Burn that flag


I was sitting at an outdoor restaurant a week or so ago and a van rolled by with a prominent Confederate flag stuck to its backside.

Call me thin-skinned, but I bristled. I feel a fume of indignation at the sight of that flag whenever I see it on t-shirts or headbands or bumper stickers.

It’s not that I have anything against the South. The Confederate flag has nothing whatsoever to do with that region of the country in its modern form.

Nor do I have a problem with states’ rights. Frankly, I think the notion of 50 state-level experiments in democracy is brilliant.

No, my problem with the Confederate flag is that it is unpatriotic.

Whatever their motivations (more on that in a moment) politicians and soldiers in the South committed treason.

They betrayed their oaths to our Constitution and our military.

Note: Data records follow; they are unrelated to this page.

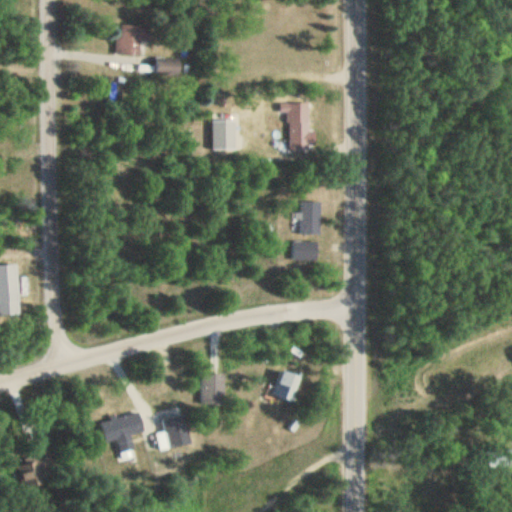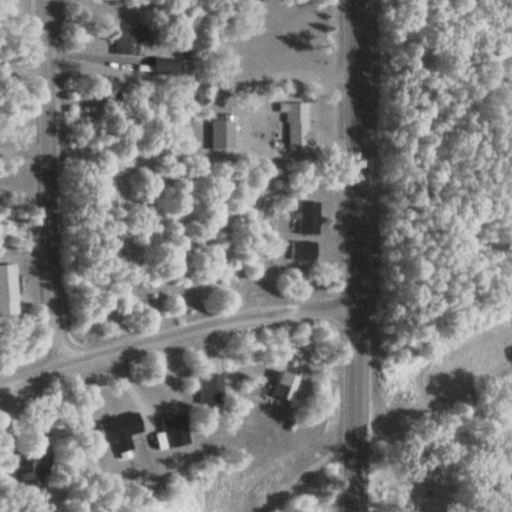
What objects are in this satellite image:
building: (130, 39)
building: (167, 67)
building: (299, 134)
road: (50, 183)
building: (308, 218)
building: (303, 252)
road: (359, 255)
building: (8, 282)
road: (177, 335)
building: (285, 386)
building: (210, 390)
building: (114, 431)
building: (170, 432)
building: (496, 460)
building: (40, 472)
road: (305, 473)
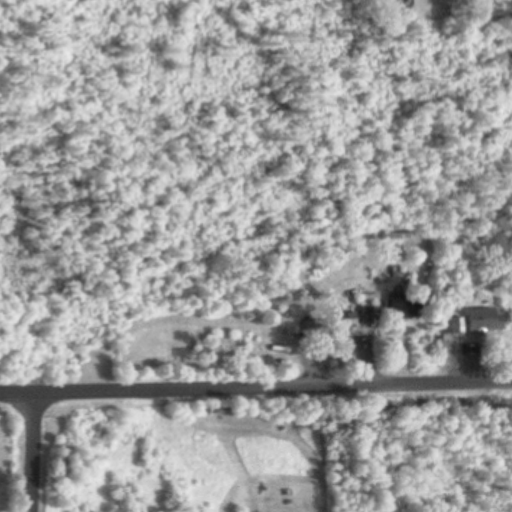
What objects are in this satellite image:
road: (255, 387)
road: (30, 452)
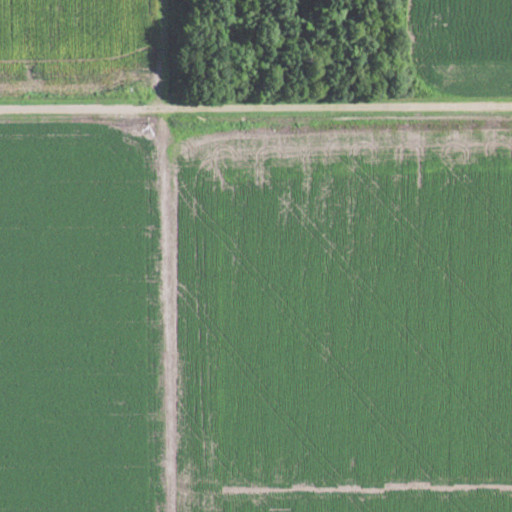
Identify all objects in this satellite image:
road: (106, 77)
road: (256, 108)
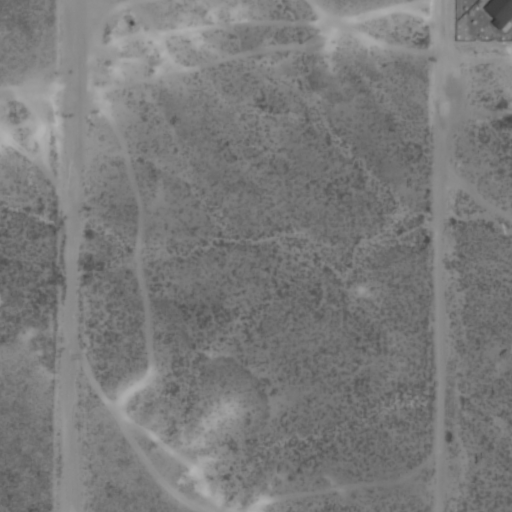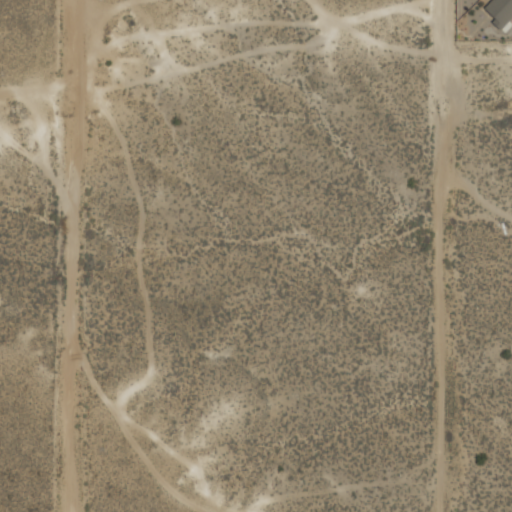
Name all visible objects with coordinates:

They attacked our United States Army, collaborating with foreign powers to do so.

By the time the war was done more than 350,000 loyal Union soldiers were dead.

Put simply, the Confederacy abandoned democratic principles and tried to shatter our Republic through force of arms and terrorism

It puts Timothy McVeigh and Osama bin Laden to shame.

Yes, in those days, many Americans saw things differently. They were Virginians or New Yorkers first; their loyalty to our nation was secondary.

And many couldn’t see that the institutions of slavery were savage, evil and reprehensible beyond all rationalization.

But more than a century after the Civil War, people who bear the Confederate flag should know better.

They claim to be patriotic, law-abiding Americans. They claim to reject the racism and brutality of the pre-Civil War South.

I say nonsense.

These days, it’s illegal in Germany to hoist a Nazi flag. I don’t support that kind of official censorship.

But I can see absolutely no moral difference between a Swastika and a Confederate flag.

One society used industrial methods to enslave and exterminate Jews; the other used industrial methods to enslave and exterminate Africans.

Fortunately, there are plenty of symbols available for people who want to show that they disapprove of an over-powerful Federal government.

There are plenty of ways for people to show their regional pride or simply to broadcast their fondness for cussed rebelliousness.

Hoist a Don’t Tread On Me flag. Wear a Harley t-shirt. Whatever.

But don’t fly under the colors of a movement that killed hundreds of thousands of American soldiers.